─── BRANO DA LEGGERE

Daniela Perna |
Intenzione, da latino intendo, cioè tendo a o verso qualcosa.
E' l'essenza stessa della coscienza,
che è - infatti - sempre un tendere,
un essere intesa verso un qualcosa.
Secondo il linguaggio comune è l'espressione di un obiettivo
verso un fine, è il proporsi un determinato risultato.
E da questo sorge il problema morale,
cioè del giudizio nei confronti dell'intenzione.
Nel senso che, per giudicare un valore morale
è sufficiente l'intenzione o si deve necessariamente
considerare il risultato? Cioè l'effetto della stessa.
E d'altra parte, se l'intenzione non trova espressione operativa
Può rimanere priva del significato morale ....?
Qui si apre il concetto del "processo alle intenzioni",
spinoso politicamente ma realisticamente evidente.
Infatti, il pensiero in sè non porta necessariamente all'atto
ma è anche vero che l'atto non può esserci senza pensiero.
A meno che non si intenda la non volontarietà
anche se questa configura, legalmente parlando, la colposità
e non l'innocenza. Il "non volevo" non è sufficiente
perché non prescinde dalla responsabilità di un essere maturo.
E la maturità è il considerare tutti i possibili effetti
e le possibili conseguenze di un gesto,
indipendentemente dall'intenzionalità.
Indipendentemente dalla coscienza.
Il tutto fa ripercorrele le strade di Franz Brentano, uno psicologo, filosofo, prete cattolico che si allontanò dalla Chiesa (ma questo fatto è puramente un inciso). Secondo Lui, alla base di ogni fenomeno psichico esiste l'intenzionalità.
E l'intenzione è un tendere ad un oggetto immanente che quindi rappresenta l'obiettivo di ogni fenomeno psichico. Ne deriva quindi che poiché esistono diverse forme di intenzionalità, altrettanti sono i fenomeni psichici: la rappresentazione, il giudizio e il sentimento che si distinguono tra loro per la natura dell’atto intenzionale che li costituisce.

──────

*ESERCIZIO SCRITTO 1:*
Rispondi a queste domande sul brano sull'intenzione:
(a) Da quale parola latina deriva "intenzione"?
(b) Che cosa configura la non volontarietà, legalmente parlando?
(c) Quali fenomeni psichici vengono elencati nell'ultima frase?
*ESERCIZIO SCRITTO 2:* Trascrivi parola per parola il brano sull'intenzione, tutto il tratto da "E d'altra parte, se" fino a "esserci senza pensiero.".

─── DATI REGISTRATI

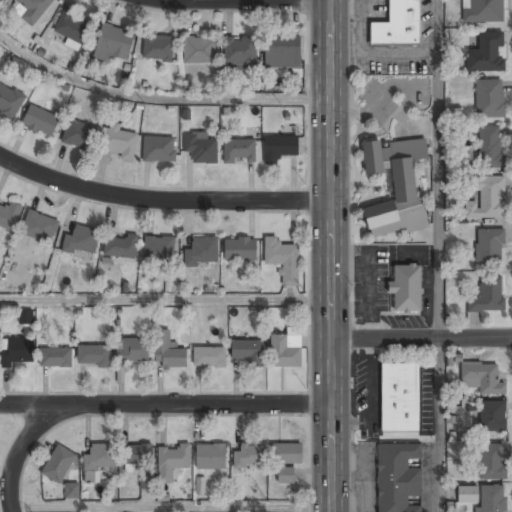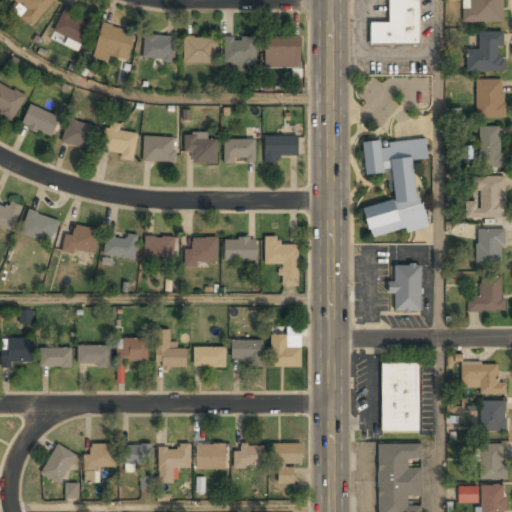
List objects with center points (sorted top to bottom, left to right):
road: (240, 2)
building: (30, 9)
building: (30, 10)
building: (482, 10)
building: (485, 11)
building: (397, 24)
building: (398, 25)
building: (73, 27)
building: (71, 28)
building: (113, 42)
building: (114, 44)
building: (157, 46)
building: (159, 48)
building: (199, 50)
building: (240, 51)
building: (282, 51)
building: (200, 52)
building: (283, 52)
building: (486, 52)
building: (241, 53)
building: (487, 53)
road: (155, 98)
building: (489, 98)
building: (490, 99)
building: (9, 101)
building: (10, 102)
building: (40, 120)
building: (41, 122)
building: (77, 133)
building: (78, 135)
building: (119, 140)
building: (119, 142)
building: (489, 146)
building: (201, 147)
building: (279, 147)
building: (158, 148)
building: (280, 148)
building: (490, 148)
building: (201, 149)
building: (239, 149)
building: (159, 150)
building: (239, 151)
building: (395, 184)
building: (395, 186)
building: (486, 197)
building: (486, 200)
road: (160, 201)
building: (9, 214)
building: (8, 216)
building: (39, 226)
building: (41, 228)
building: (81, 239)
building: (82, 241)
building: (120, 245)
building: (489, 246)
building: (121, 247)
building: (159, 248)
building: (160, 249)
building: (240, 249)
building: (489, 249)
building: (240, 250)
building: (201, 251)
building: (202, 253)
road: (328, 256)
road: (442, 256)
building: (282, 259)
building: (283, 261)
building: (406, 287)
building: (406, 289)
building: (487, 294)
building: (488, 296)
road: (164, 300)
building: (26, 317)
road: (420, 339)
building: (286, 348)
building: (131, 349)
building: (286, 349)
building: (168, 350)
building: (16, 351)
building: (17, 351)
building: (132, 351)
building: (248, 351)
building: (168, 352)
building: (249, 352)
building: (94, 354)
building: (55, 356)
building: (209, 356)
building: (93, 357)
building: (56, 358)
building: (210, 358)
building: (481, 377)
building: (482, 379)
building: (399, 396)
building: (399, 398)
road: (165, 404)
building: (492, 415)
building: (493, 417)
road: (17, 455)
building: (138, 455)
building: (250, 455)
building: (210, 456)
building: (249, 457)
building: (287, 457)
building: (211, 458)
building: (286, 460)
building: (97, 461)
building: (98, 461)
building: (172, 461)
building: (490, 461)
building: (173, 462)
building: (58, 463)
building: (492, 463)
building: (58, 464)
building: (397, 477)
building: (398, 478)
building: (71, 490)
building: (72, 492)
building: (467, 494)
building: (492, 498)
building: (492, 499)
road: (169, 508)
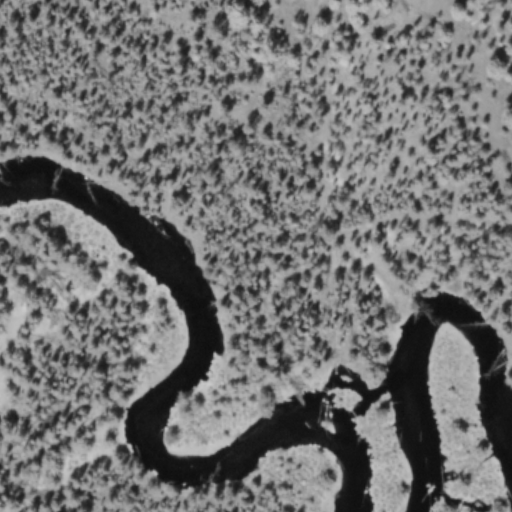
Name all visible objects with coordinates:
river: (295, 431)
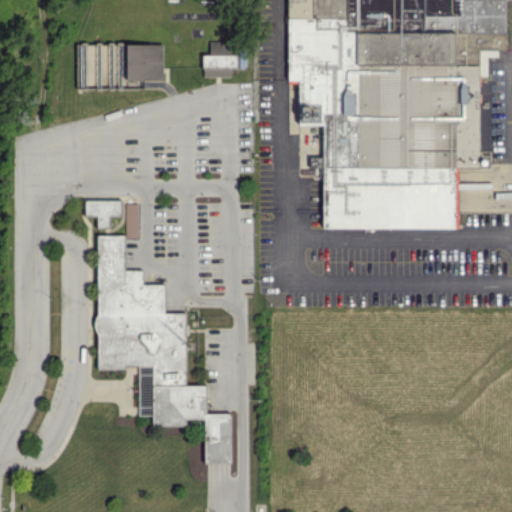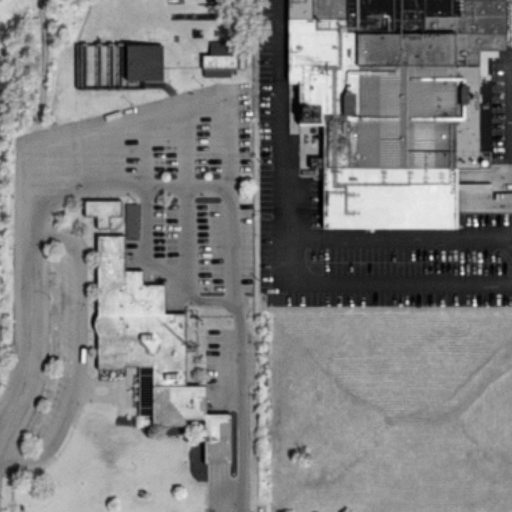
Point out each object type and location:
building: (219, 58)
building: (144, 61)
building: (388, 100)
road: (169, 104)
road: (185, 142)
road: (145, 148)
road: (106, 153)
road: (170, 185)
building: (474, 196)
building: (102, 210)
building: (131, 219)
road: (392, 238)
road: (272, 260)
building: (150, 347)
road: (71, 353)
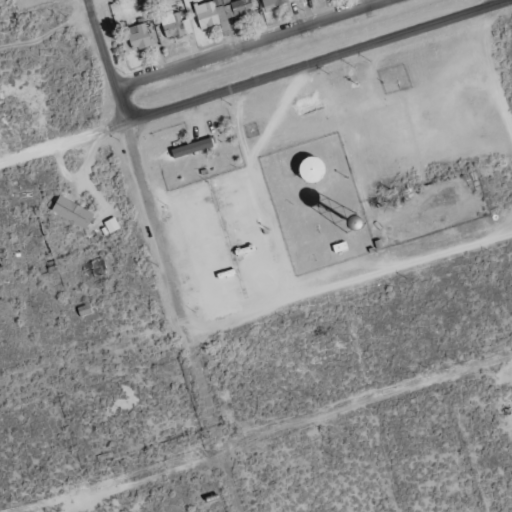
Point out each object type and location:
building: (272, 1)
road: (510, 1)
road: (95, 2)
building: (276, 3)
building: (241, 6)
building: (222, 11)
building: (206, 13)
building: (172, 24)
building: (177, 25)
building: (138, 35)
building: (141, 36)
road: (270, 47)
road: (256, 88)
building: (212, 137)
building: (195, 147)
road: (139, 167)
storage tank: (308, 170)
building: (308, 170)
building: (317, 170)
road: (264, 195)
building: (72, 211)
building: (75, 212)
water tower: (351, 221)
building: (114, 225)
road: (402, 264)
road: (242, 315)
road: (219, 423)
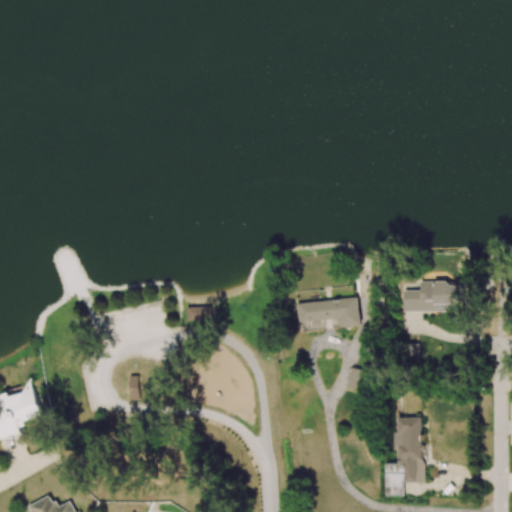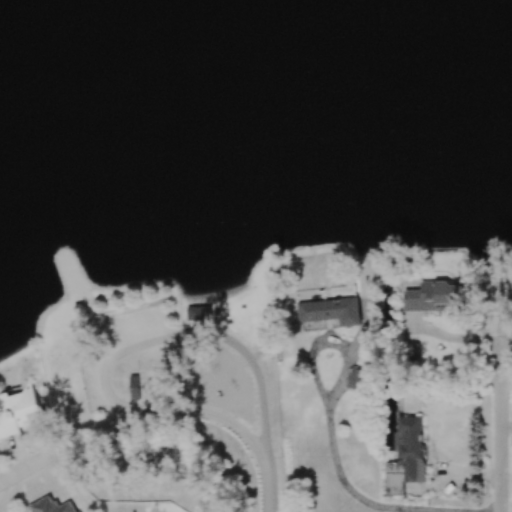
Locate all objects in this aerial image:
park: (84, 42)
building: (435, 296)
building: (331, 311)
building: (198, 313)
building: (356, 378)
road: (501, 423)
road: (254, 429)
building: (406, 456)
road: (28, 466)
road: (347, 486)
building: (50, 506)
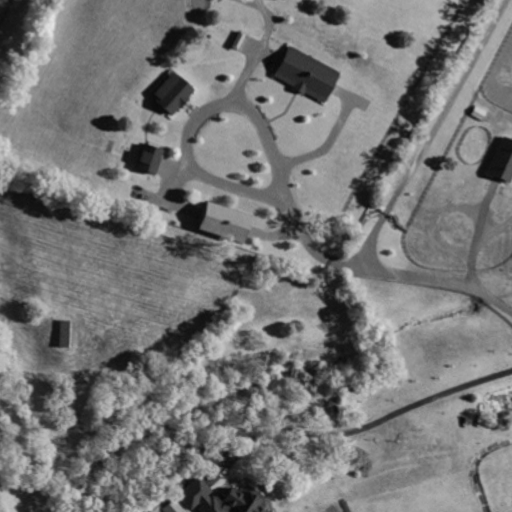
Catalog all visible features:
building: (306, 75)
building: (172, 94)
road: (194, 122)
road: (269, 151)
building: (149, 161)
building: (502, 163)
road: (237, 186)
road: (394, 197)
building: (222, 224)
road: (479, 239)
building: (65, 335)
building: (500, 404)
road: (372, 423)
building: (220, 499)
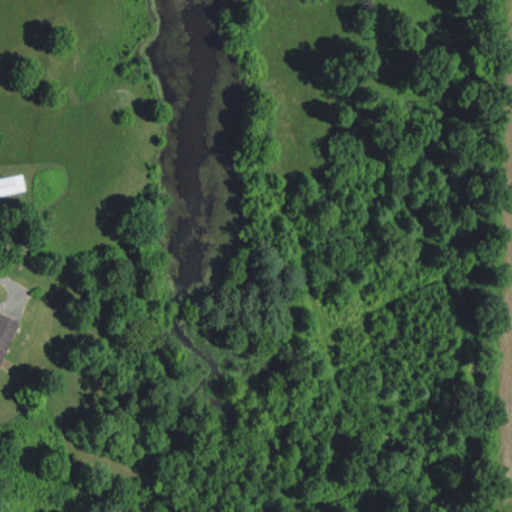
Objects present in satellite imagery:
road: (16, 291)
building: (6, 334)
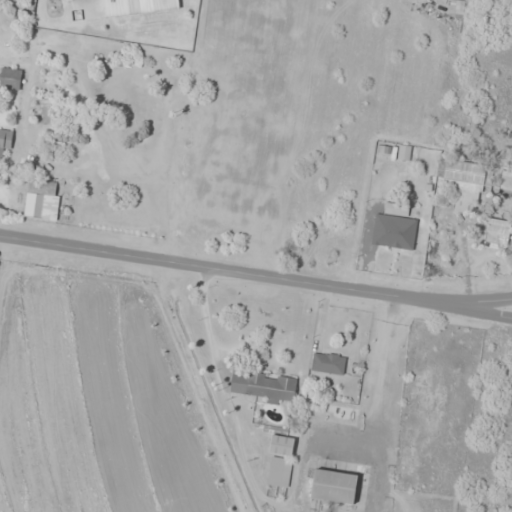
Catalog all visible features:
building: (11, 80)
building: (137, 110)
building: (6, 140)
building: (465, 180)
building: (507, 184)
building: (42, 201)
building: (394, 232)
building: (497, 234)
road: (256, 276)
road: (467, 300)
building: (329, 364)
building: (264, 387)
building: (342, 411)
building: (281, 446)
building: (280, 473)
building: (334, 487)
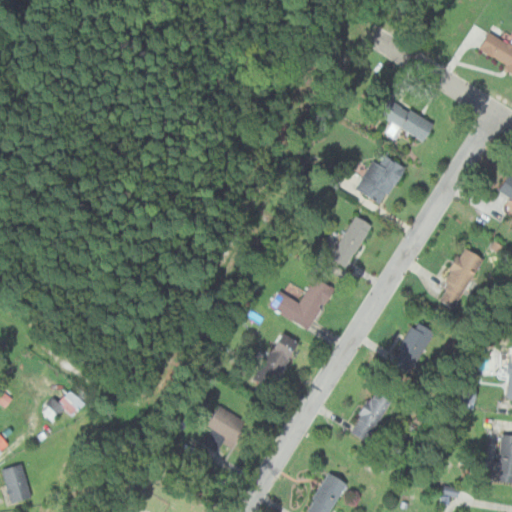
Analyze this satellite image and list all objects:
building: (499, 49)
road: (442, 81)
building: (409, 121)
building: (382, 177)
building: (506, 186)
building: (507, 188)
building: (353, 239)
building: (459, 276)
building: (462, 277)
building: (305, 302)
road: (368, 313)
building: (412, 345)
building: (415, 346)
building: (279, 359)
building: (509, 376)
building: (511, 387)
building: (64, 404)
building: (370, 414)
building: (373, 415)
building: (224, 427)
building: (505, 457)
building: (507, 458)
building: (18, 482)
building: (328, 493)
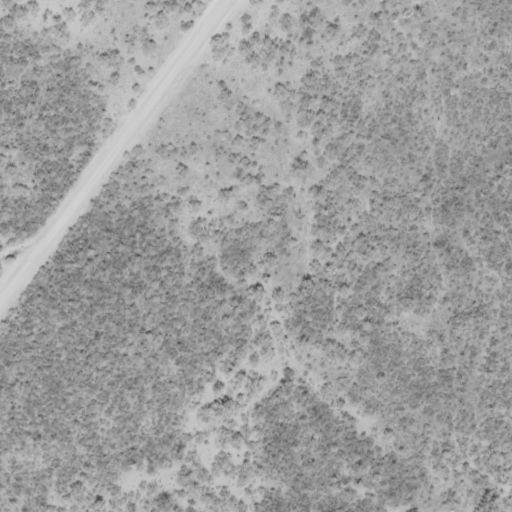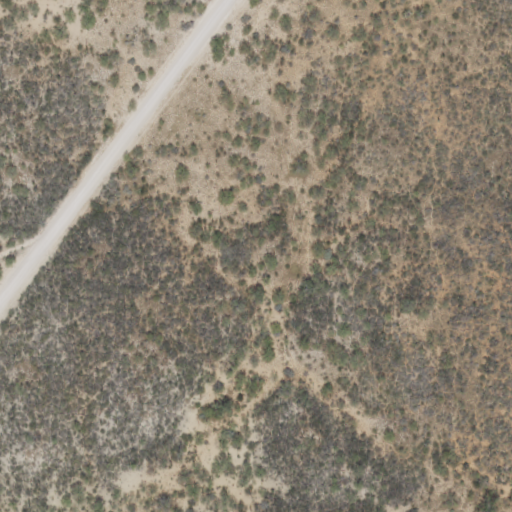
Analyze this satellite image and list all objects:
road: (112, 143)
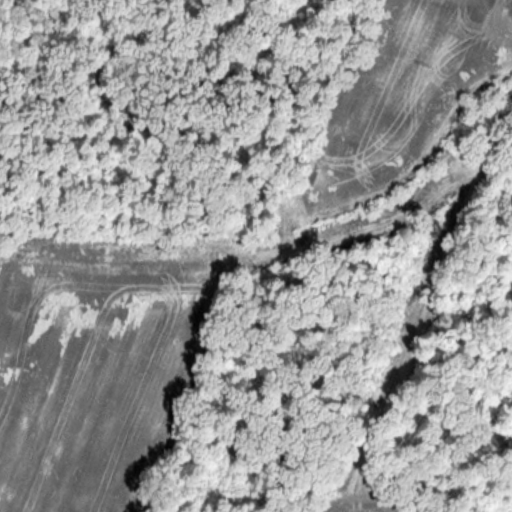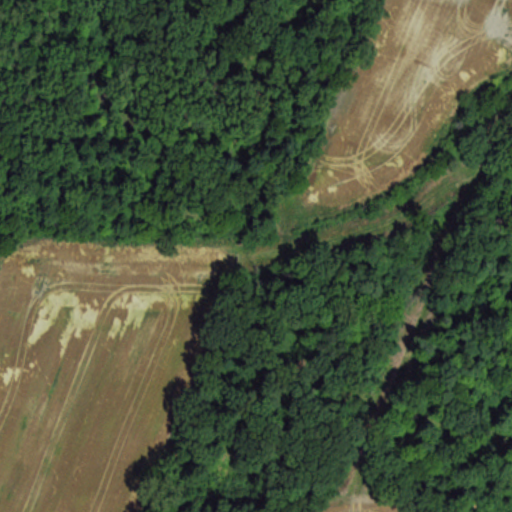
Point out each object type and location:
crop: (407, 78)
crop: (80, 372)
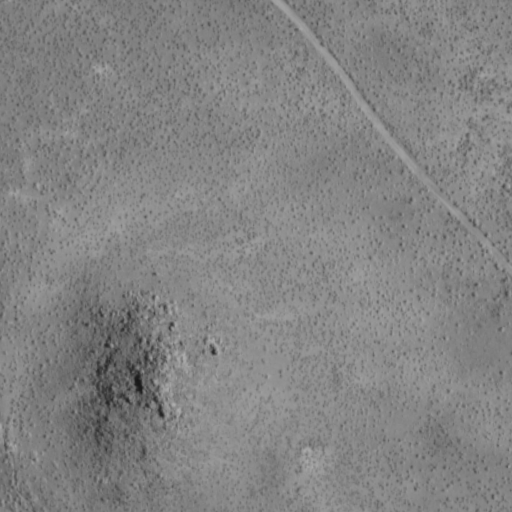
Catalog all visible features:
road: (387, 141)
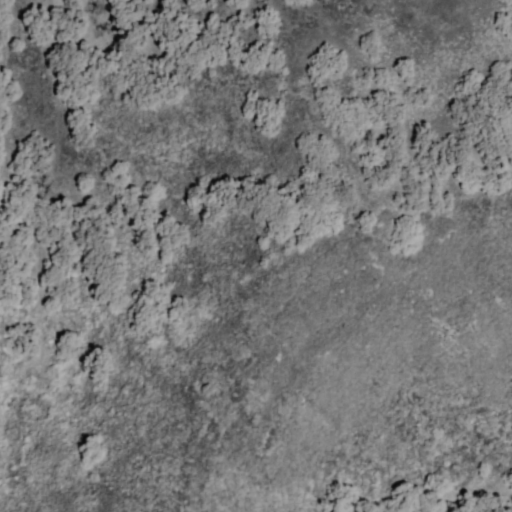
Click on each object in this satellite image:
road: (13, 487)
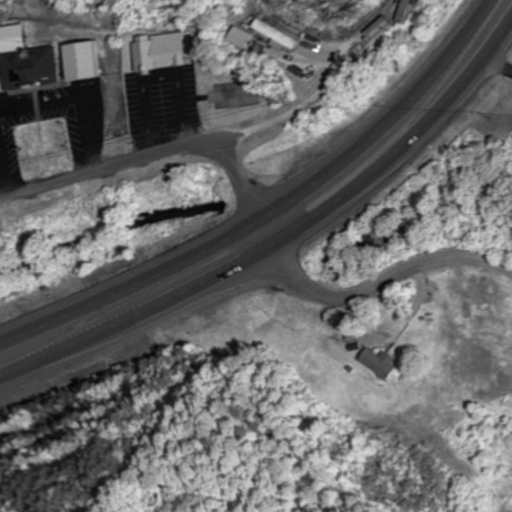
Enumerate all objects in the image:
building: (235, 39)
building: (155, 53)
building: (24, 63)
building: (75, 63)
road: (145, 158)
road: (272, 208)
road: (285, 243)
road: (368, 293)
building: (376, 363)
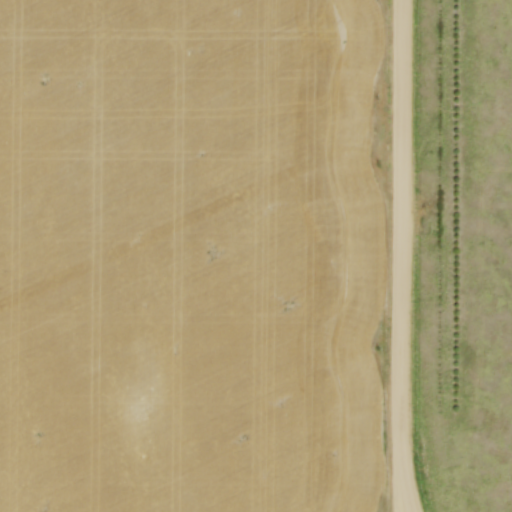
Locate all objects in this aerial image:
crop: (189, 256)
road: (404, 256)
road: (407, 505)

──────

*SOLUZIONE 1:*
(a) Da "intendo".
(b) La colposità e non l'innocenza.
(c) La rappresentazione, il giudizio e il sentimento.

*SOLUZIONE 2:*
E d'altra parte, se l'intenzione non trova espressione operativa
Può rimanere priva del significato morale ....?
Qui si apre il concetto del "processo alle intenzioni",
spinoso politicamente ma realisticamente evidente.
Infatti, il pensiero in sè non porta necessariamente all'atto
ma è anche vero che l'atto non può esserci senza pensiero.